Copy every line of the listing below word for word, leaving out the pictures.

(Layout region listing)
——————————

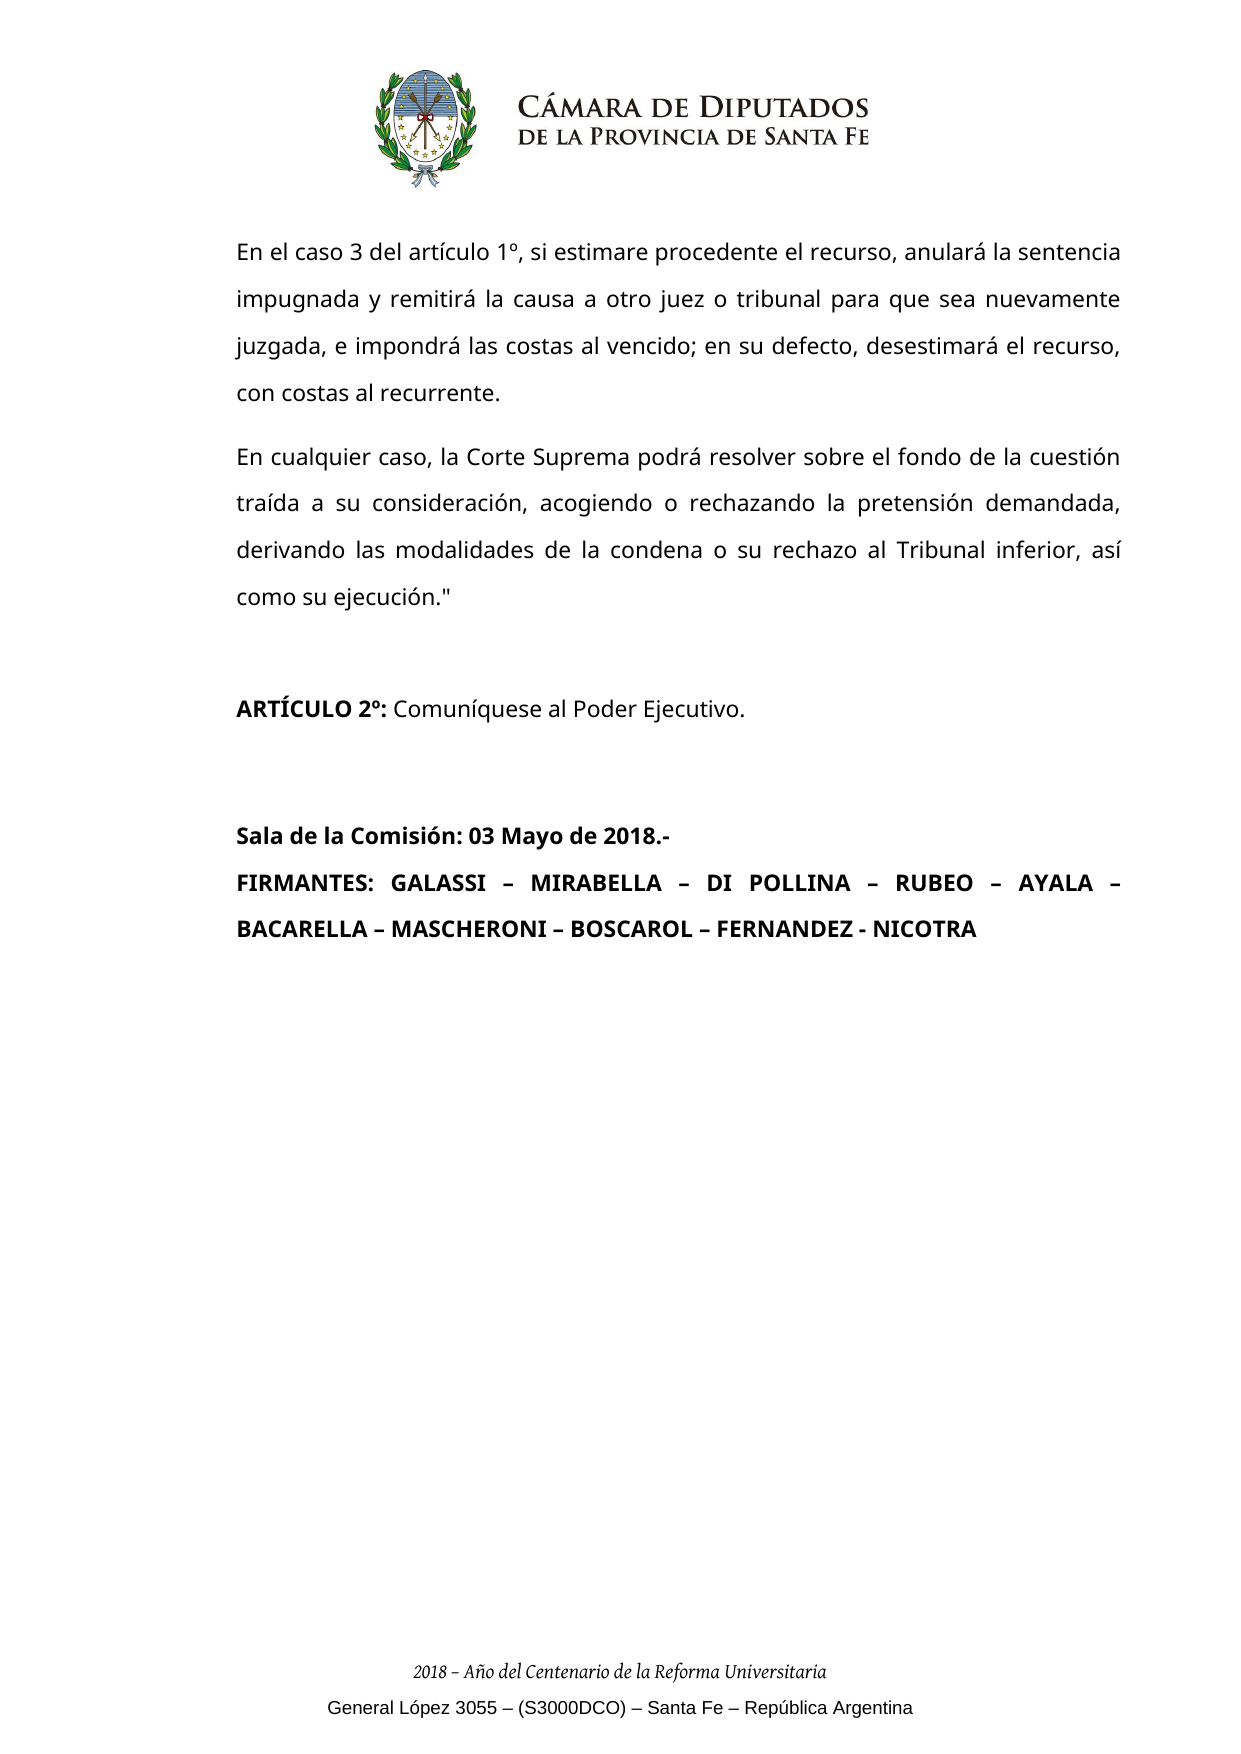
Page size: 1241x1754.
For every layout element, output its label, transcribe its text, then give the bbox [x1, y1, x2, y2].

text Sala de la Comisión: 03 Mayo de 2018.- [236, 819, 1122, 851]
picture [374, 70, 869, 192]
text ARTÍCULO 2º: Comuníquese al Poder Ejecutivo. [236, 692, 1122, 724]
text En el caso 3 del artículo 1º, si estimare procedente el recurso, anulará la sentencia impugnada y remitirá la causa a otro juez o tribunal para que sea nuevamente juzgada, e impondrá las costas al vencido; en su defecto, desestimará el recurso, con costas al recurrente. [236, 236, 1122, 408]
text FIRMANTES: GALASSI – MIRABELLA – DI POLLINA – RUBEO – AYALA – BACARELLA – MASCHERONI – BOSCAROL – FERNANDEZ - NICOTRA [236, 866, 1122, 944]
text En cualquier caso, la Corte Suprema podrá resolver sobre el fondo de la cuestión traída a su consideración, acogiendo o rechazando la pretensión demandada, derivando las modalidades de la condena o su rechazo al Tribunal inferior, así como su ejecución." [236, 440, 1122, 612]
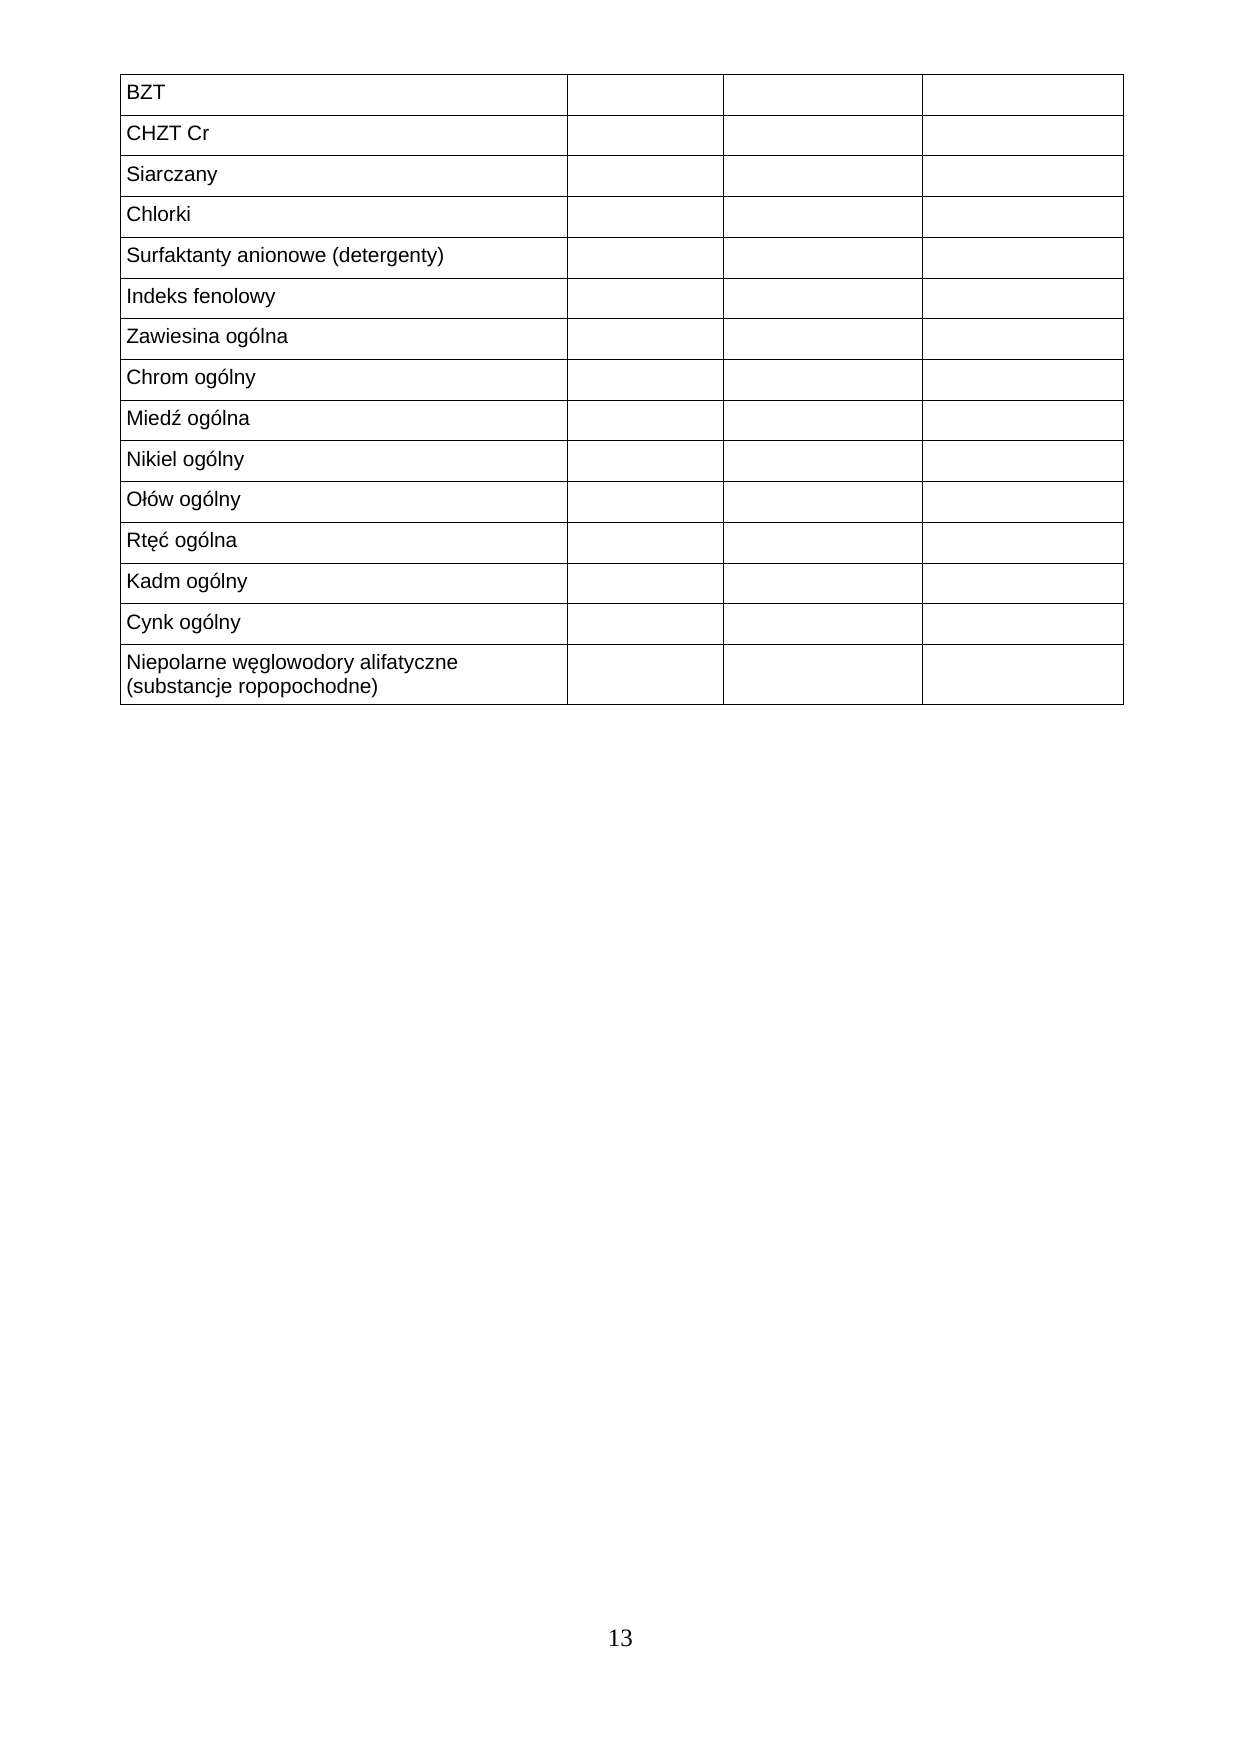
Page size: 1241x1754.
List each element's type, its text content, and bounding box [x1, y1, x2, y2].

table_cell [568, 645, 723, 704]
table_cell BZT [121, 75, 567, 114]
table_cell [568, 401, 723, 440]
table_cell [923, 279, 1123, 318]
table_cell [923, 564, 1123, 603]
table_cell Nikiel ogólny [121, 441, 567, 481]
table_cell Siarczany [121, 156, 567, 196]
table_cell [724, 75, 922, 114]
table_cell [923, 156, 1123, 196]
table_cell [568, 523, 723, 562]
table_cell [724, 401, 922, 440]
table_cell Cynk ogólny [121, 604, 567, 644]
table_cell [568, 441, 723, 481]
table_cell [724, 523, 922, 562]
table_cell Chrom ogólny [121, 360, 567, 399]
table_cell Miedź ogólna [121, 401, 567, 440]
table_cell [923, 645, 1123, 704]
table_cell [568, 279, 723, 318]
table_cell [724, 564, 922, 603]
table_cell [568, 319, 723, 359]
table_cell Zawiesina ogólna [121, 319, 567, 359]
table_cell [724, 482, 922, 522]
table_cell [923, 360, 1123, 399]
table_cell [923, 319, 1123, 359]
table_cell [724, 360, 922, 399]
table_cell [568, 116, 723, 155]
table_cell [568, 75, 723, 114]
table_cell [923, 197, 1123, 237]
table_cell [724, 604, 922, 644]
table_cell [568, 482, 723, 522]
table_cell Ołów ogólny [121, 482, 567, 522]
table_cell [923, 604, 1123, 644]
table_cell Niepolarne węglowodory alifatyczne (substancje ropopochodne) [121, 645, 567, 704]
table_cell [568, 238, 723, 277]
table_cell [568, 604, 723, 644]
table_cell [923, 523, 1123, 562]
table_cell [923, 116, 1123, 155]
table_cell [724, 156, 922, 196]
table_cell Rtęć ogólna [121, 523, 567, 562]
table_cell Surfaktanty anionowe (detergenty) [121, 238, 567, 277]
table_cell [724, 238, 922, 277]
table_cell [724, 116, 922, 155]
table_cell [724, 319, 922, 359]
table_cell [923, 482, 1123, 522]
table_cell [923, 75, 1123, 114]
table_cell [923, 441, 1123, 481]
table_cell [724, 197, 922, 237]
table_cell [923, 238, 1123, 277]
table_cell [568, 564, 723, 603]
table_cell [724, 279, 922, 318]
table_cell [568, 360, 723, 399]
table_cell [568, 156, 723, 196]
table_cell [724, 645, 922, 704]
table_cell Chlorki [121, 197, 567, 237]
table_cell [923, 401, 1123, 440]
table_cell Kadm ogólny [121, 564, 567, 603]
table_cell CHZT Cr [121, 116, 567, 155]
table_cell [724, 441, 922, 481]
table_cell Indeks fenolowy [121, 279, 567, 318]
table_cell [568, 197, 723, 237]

——————————

▸ ANSWER TO THE TASK:
Page size: 1241x1754.
For every layout element, output its label, transcribe its text, then give the bbox [x1, y1, x2, y2].

text Sala de la Comisión: 03 Mayo de 2018.- [236, 819, 1122, 851]
picture [374, 70, 869, 192]
text ARTÍCULO 2º: Comuníquese al Poder Ejecutivo. [236, 692, 1122, 724]
text En el caso 3 del artículo 1º, si estimare procedente el recurso, anulará la sentencia impugnada y remitirá la causa a otro juez o tribunal para que sea nuevamente juzgada, e impondrá las costas al vencido; en su defecto, desestimará el recurso, con costas al recurrente. [236, 236, 1122, 408]
text FIRMANTES: GALASSI – MIRABELLA – DI POLLINA – RUBEO – AYALA – BACARELLA – MASCHERONI – BOSCAROL – FERNANDEZ - NICOTRA [236, 866, 1122, 944]
text En cualquier caso, la Corte Suprema podrá resolver sobre el fondo de la cuestión traída a su consideración, acogiendo o rechazando la pretensión demandada, derivando las modalidades de la condena o su rechazo al Tribunal inferior, así como su ejecución." [236, 440, 1122, 612]
Page size: 1241x1754.
List each element's type, its text content, and bounding box [x1, y1, x2, y2].

table_cell [568, 645, 723, 704]
table_cell BZT [121, 75, 567, 114]
table_cell [568, 401, 723, 440]
table_cell [923, 279, 1123, 318]
table_cell [923, 564, 1123, 603]
table_cell Nikiel ogólny [121, 441, 567, 481]
table_cell Siarczany [121, 156, 567, 196]
table_cell [724, 75, 922, 114]
table_cell [923, 156, 1123, 196]
table_cell [568, 523, 723, 562]
table_cell [724, 401, 922, 440]
table_cell Cynk ogólny [121, 604, 567, 644]
table_cell [568, 441, 723, 481]
table_cell [724, 523, 922, 562]
table_cell Chrom ogólny [121, 360, 567, 399]
table_cell Miedź ogólna [121, 401, 567, 440]
table_cell [923, 645, 1123, 704]
table_cell [568, 279, 723, 318]
table_cell [724, 564, 922, 603]
table_cell [568, 319, 723, 359]
table_cell Zawiesina ogólna [121, 319, 567, 359]
table_cell [724, 482, 922, 522]
table_cell [923, 360, 1123, 399]
table_cell [923, 319, 1123, 359]
table_cell [724, 360, 922, 399]
table_cell [568, 116, 723, 155]
table_cell [568, 75, 723, 114]
table_cell [923, 197, 1123, 237]
table_cell [724, 604, 922, 644]
table_cell [568, 482, 723, 522]
table_cell Ołów ogólny [121, 482, 567, 522]
table_cell [923, 604, 1123, 644]
table_cell Niepolarne węglowodory alifatyczne (substancje ropopochodne) [121, 645, 567, 704]
table_cell [568, 238, 723, 277]
table_cell [568, 604, 723, 644]
table_cell [923, 523, 1123, 562]
table_cell [923, 116, 1123, 155]
table_cell [724, 156, 922, 196]
table_cell Rtęć ogólna [121, 523, 567, 562]
table_cell Surfaktanty anionowe (detergenty) [121, 238, 567, 277]
table_cell [724, 238, 922, 277]
table_cell [724, 116, 922, 155]
table_cell [724, 319, 922, 359]
table_cell [923, 482, 1123, 522]
table_cell [923, 75, 1123, 114]
table_cell [923, 441, 1123, 481]
table_cell [724, 197, 922, 237]
table_cell [923, 238, 1123, 277]
table_cell [568, 564, 723, 603]
table_cell [724, 279, 922, 318]
table_cell [568, 360, 723, 399]
table_cell [568, 156, 723, 196]
table_cell [724, 645, 922, 704]
table_cell Chlorki [121, 197, 567, 237]
table_cell [923, 401, 1123, 440]
table_cell Kadm ogólny [121, 564, 567, 603]
table_cell CHZT Cr [121, 116, 567, 155]
table_cell [724, 441, 922, 481]
table_cell Indeks fenolowy [121, 279, 567, 318]
table_cell [568, 197, 723, 237]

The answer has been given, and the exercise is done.